Dix secondes, en peignant sans jugement, se perd finalement dans son potentiel d’étude sociale. Une rupture étrange s’opère ainsi entre le portrait de personnages qui sonnent vrai de par leur archétype (l’ado perdu, les nerds, les drogués, etc.), et le manque de recul par rapport à leurs comportements. Au-delà des grandes questions sociétales sur la consommation d’alcool et de drogue chez les adolescent·es ‒ auxquelles il serait peut-être malaisé de répondre en si peu de pages au travers de la fiction ‒, c’est au final du point de vue plus restreint de ses personnages que la BD manque de perspective. Pourquoi, au fond, Marco se bourre-t-il la gueule et se drogue-t-il au point de glisser sur une pente autodestructrice ? La BD n’offre qu’indirectement une réponse : un père absent. Surement, il doit y avoir autre chose ? Pourquoi Marco rate-t-il ses cours de math alors qu’il semble être doué ? Pourquoi préfère-t-il se trouver de nouveaux potes alors que ses premiers paraissent plus sains ? Malheureusement la BD n’ira jamais très loin, la faute à une trop grande réserve, un manque de confrontation et une absence de résolution du mal-être. Une intrigue et un personnage principal qui, finalement, reposent sur peu de choses. La BD s’en remet à certains tropes lassants, et préfère montrer l’insouciance des ados et l’irresponsabilité de Marco, et laisser reposer le poids du sauvetage potentiel de ce dernier sur le personnage de Zoé.
Le dessin de Max de Radiguès manque sans doute aussi de relief et d’expressivité pour rendre compte graphiquement de la déchéance de Marco. Si le trait fonctionne pour démontrer la passivité du personnage, dont les ressentis semblent bloqués, jamais exprimés, enfouis sous la surface de la drogue et l’alcool, il m’a manqué plus d’incarnation, de détails qui montrent les craquelures. L’alcoolémie ne transforme que vaguement les personnages, la gueule de bois disparait vite une fois la case suivante passée. Il y a une forme de simplicité dans le dessin qui retranscrit assez bien la jeunesse, mais qui manque d’impact dramatique. Un décalage fond-forme intriguant qui, pour le coup, ne m’a pas captivé. La force de la narration reste de capturer des moments, des lieux, en quelques détails bien placés. Canette de bière, posters sur les murs, le L de l’autoécole, les paquets de chips… ce sont ces éléments qui donnent chair aux cases de Dix secondes, comme des clins d'œil qui ancrent l’intrigue dans le réel. Certaines planches parviennent en quelques instants choisis à raconter toute une routine pour Marco, un rythme qui ralentit et accélère, pour une vie subie dans ce décor des années 90.
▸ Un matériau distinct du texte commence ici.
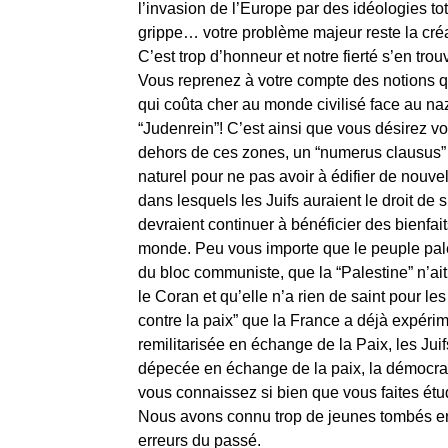
l’invasion de l’Europe par des idéologies to
grippe… votre problème majeur reste la créa
C’est trop d’honneur et notre fierté s’en tro
Vous reprenez à votre compte des notions que
qui coûta cher au monde civilisé face au na
“Judenrein”! C’est ainsi que vous désirez v
dehors de ces zones, un “numerus clausus” p
naturel pour ne pas avoir à édifier de nouve
dans lesquels les Juifs auraient le droit de 
devraient continuer à bénéficier des bienfai
monde. Peu vous importe que le peuple pales
du bloc communiste, que la “Palestine” n’ai
le Coran et qu’elle n’a rien de saint pour l
contre la paix” que la France a déjà expéri
remilitarisée en échange de la Paix, les Jui
dépecée en échange de la paix, la démocrat
vous connaissez si bien que vous faites étu
Nous avons connu trop de jeunes tombés en
erreurs du passé.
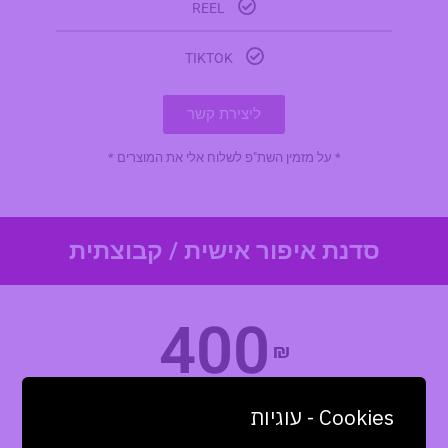
REEL
TIKTOK
ליצירת קשר
* על מזמין השת"פ לשלוח אלי את המוצרים *
סדנת איפור אישית / קבוצתית
400
₪
Cookies - עוגיות
יש אופציה להגעה למקום בתוספת תשלום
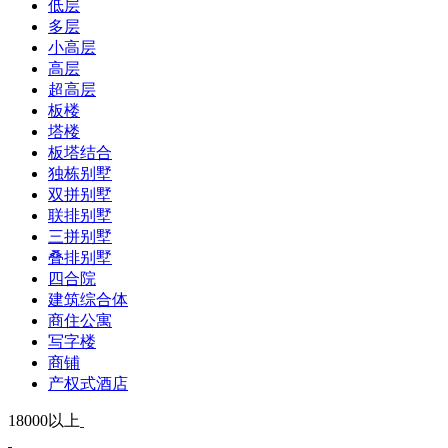
低层
多层
小高层
高层
超高层
板楼
塔楼
板塔结合
独栋别墅
双拼别墅
联排别墅
三拼别墅
叠排别墅
四合院
建筑综合体
商住公寓
写字楼
商铺
产权式酒店
18000以上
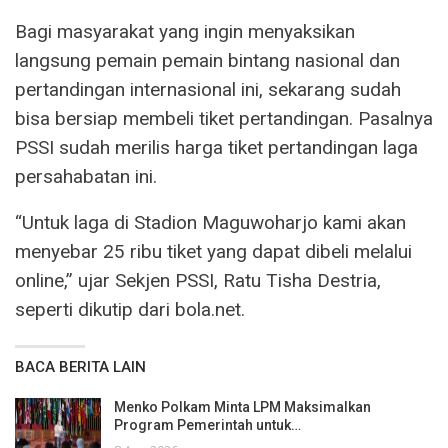
Bagi masyarakat yang ingin menyaksikan
langsung pemain pemain bintang nasional dan
pertandingan internasional ini, sekarang sudah
bisa bersiap membeli tiket pertandingan. Pasalnya
PSSI sudah merilis harga tiket pertandingan laga
persahabatan ini.
“Untuk laga di Stadion Maguwoharjo kami akan
menyebar 25 ribu tiket yang dapat dibeli melalui
online,” ujar Sekjen PSSI, Ratu Tisha Destria,
seperti dikutip dari bola.net.
BACA BERITA LAIN
Menko Polkam Minta LPM Maksimalkan
Program Pemerintah untuk…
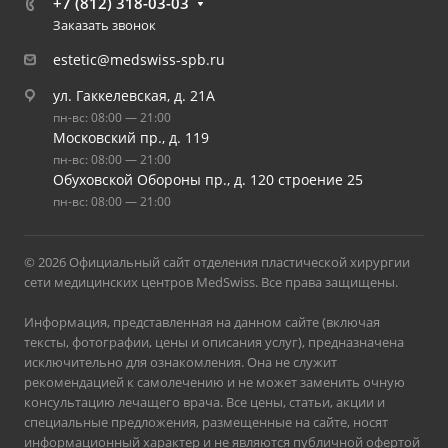
+7 (812) 318-03-03
Заказать звонок
estetic@medswiss-spb.ru
ул. Гаккелевская, д. 21А
пн-вс: 08:00 — 21:00
Московский пр., д. 119
пн-вс: 08:00 — 21:00
Обуховской Обороны пр., д. 120 строение 25
пн-вс: 08:00 — 21:00
© 2026 Официальный сайт отделения пластической хирургии
сети медицинских центров MedSwiss. Все права защищены.
Информация, представленная на данном сайте (включая
тексты, фотографии, цены и описания услуг), предназначена
исключительно для ознакомления. Она не служит
рекомендацией к самолечению и не может заменить очную
консультацию лечащего врача. Все цены, статьи, акции и
специальные предложения, размещенные на сайте, носят
информационный характер и не являются публичной офертой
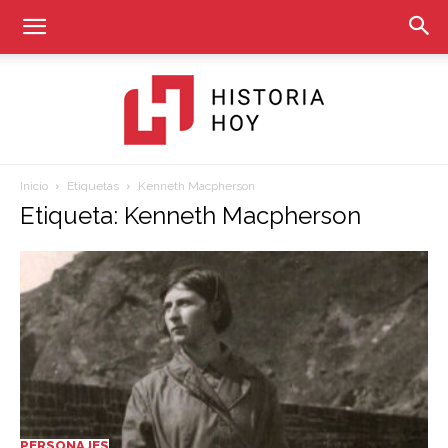
Inicio
Etiquetas
Kenneth Macpherson
Historia
Etiqueta: Kenneth Macpherson
Hoy
PERSONAJES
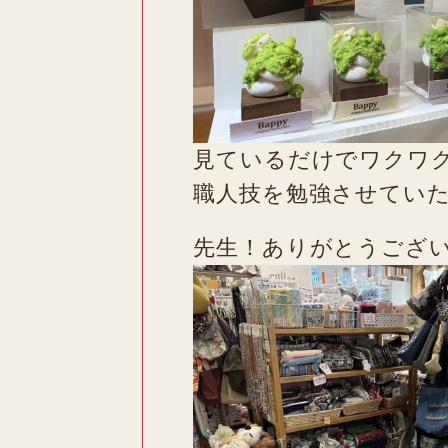
見ているだけでワクワ
職人技を勉強させてい
先生！ありがとうござ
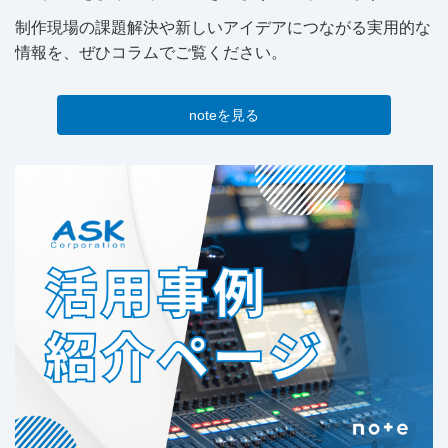
制作現場の課題解決や新しいアイデアにつながる実用的な
情報を、ぜひコラムでご覧ください。
noteを見る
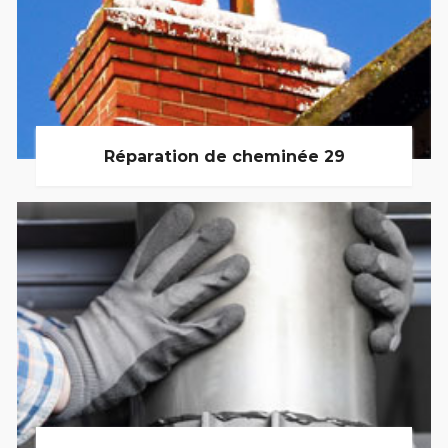
Réparation de cheminée 29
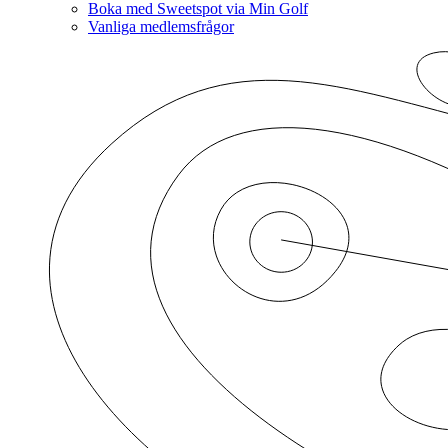
Boka med Sweetspot via Min Golf
Vanliga medlemsfrågor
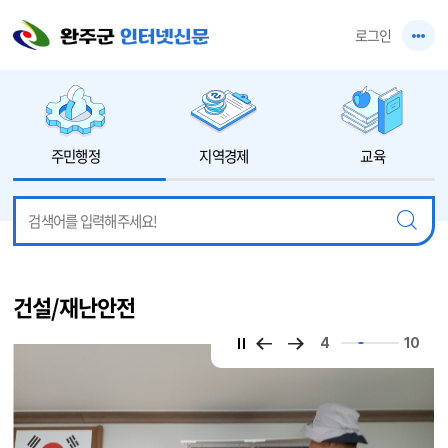
본문 바로가기
로그인
주민행정
지역경제
교육
건설/재난안전
4
10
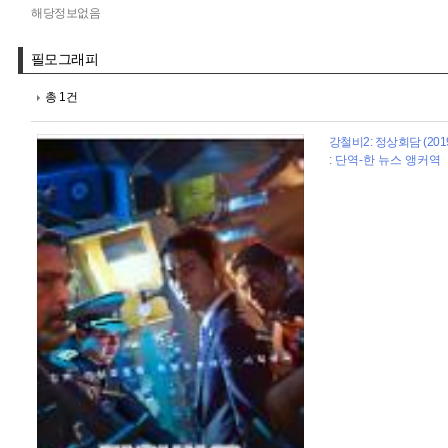
해당정보없음
필모그래피
총 1건
강철비2: 정상회담 (201
: 단역-한 뉴스 앵커역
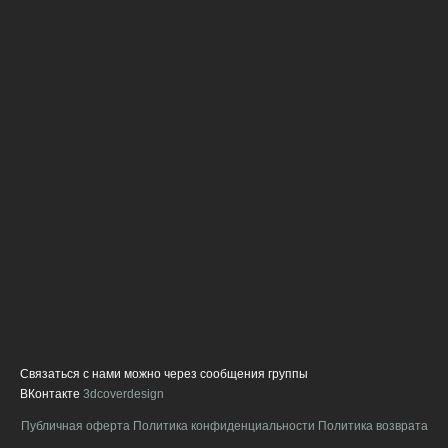
с
ч
п
г
В
с
с
д
ф
и
о
о
л
п
в
н
а
Связаться с нами можно через сообщения группы
ВКонтакте
3dcoverdesign
Публичная оферта
Политика конфиденциальности
Политика возврата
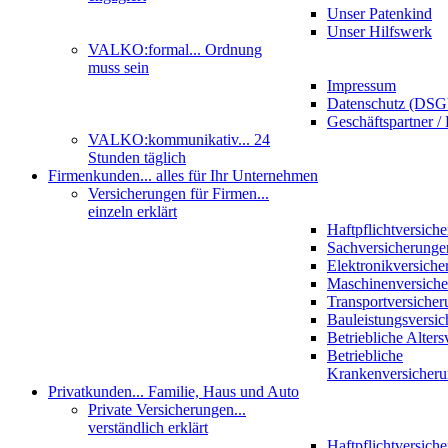
Unser Patenkind
Unser Hilfswerk
VALKO:formal
... Ordnung
muss sein
Impressum
Datenschutz (DS
Geschäftspartner / 
VALKO:kommunikativ
... 24
Stunden täglich
Firmenkunden
... alles für Ihr Unternehmen
Versicherungen für Firmen
...
einzeln erklärt
Haftpflichtversich
Sachversicherunge
Elektronikversiche
Maschinenversich
Transportversicher
Bauleistungsversi
Betriebliche Alter
Betriebliche
Krankenversicher
Privatkunden
... Familie, Haus und Auto
Private Versicherungen
...
verständlich erklärt
Haftpflichtversich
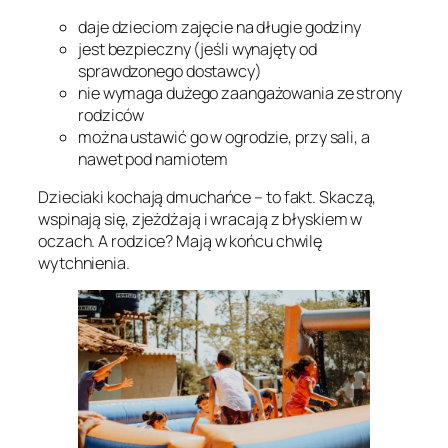
daje dzieciom zajęcie na długie godziny
jest bezpieczny (jeśli wynajęty od
sprawdzonego dostawcy)
nie wymaga dużego zaangażowania ze strony
rodziców
można ustawić go w ogrodzie, przy sali, a
nawet pod namiotem
Dzieciaki kochają dmuchańce – to fakt. Skaczą,
wspinają się, zjeżdżają i wracają z błyskiem w
oczach. A rodzice? Mają w końcu chwilę
wytchnienia.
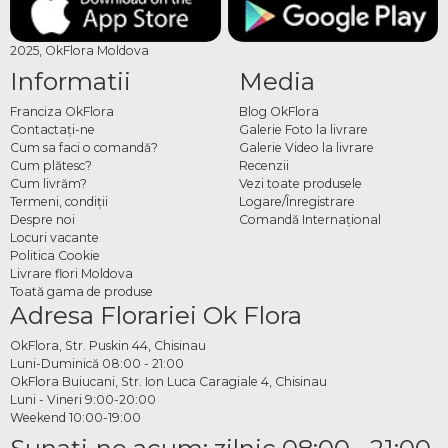
2025, OkFlora Moldova
Informatii
Media
Franciza OkFlora
Blog OkFlora
Contactaţi-ne
Galerie Foto la livrare
Cum sa faci o comandă?
Galerie Video la livrare
Cum plătesc?
Recenzii
Cum livrăm?
Vezi toate produsele
Termeni, condiţii
Logare/Înregistrare
Despre noi
Comandă Internațional
Locuri vacante
Politica Cookie
Livrare flori Moldova
Toată gama de produse
Adresa Florariei Ok Flora
OkFlora, Str. Puskin 44, Chisinau
Luni-Duminică 08:00 - 21:00
OkFlora Buiucani, Str. Ion Luca Caragiale 4, Chisinau
Luni - Vineri 9:00-20:00
Weekend 10:00-19:00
Les objets, les références font la force du dessin de Max de Radiguès. À contrario, alors que la BD ne semble pas forcément vouloir glamouriser la consommation d’alcool et de stupéfiants, elle ne la retranscrit pas de façon tangible sur la page, et l’indifférence générale tout au long du récit ne la critique pas vraiment, au-delà peut-être du drame final, et encore1. Le dénouement sous forme de fin ouverte s’avère frustrant et trop facile, et invisibilise les conséquences des actions de Marco. Cette fin m’a d'ailleurs semblé le tremplin d’un récit qui aurait été plus intéressant à explorer. Aussi, l’intérêt de l’histoire en l’état me parait flou, et maigre au-delà de cette proposition de résumé de ce qu’est ou peut être la jeunesse.
À l’heure actuelle, j’ai sans doute besoin de récits optimistes, proactifs, qui proposent de nouvelles mœurs ; ou, lorsqu’ils se décident à poser un regard sur le monde contemporain, qui le fassent de manière plus confrontationnelle et arrivent à démêler la complexité des rapports humains. C’est plus difficile, mais ô combien plus cathartique et satisfaisant à lire ! Dix secondes ne fait qu’effleurer son sujet et ses personnages, laissant l’impression d’une occasion manquée. Le BD semble construite comme un one-shot, mais une suite serait pertinente pour creuser davantage les personnages et leur offrir une issue. Si la BD ne propose pas un fond et une forme qui m’emportent, peut-être plaira-t-elle aux lecteurs et lectrices désirant se replonger dans leurs années d’adolescence pour s’en émouvoir.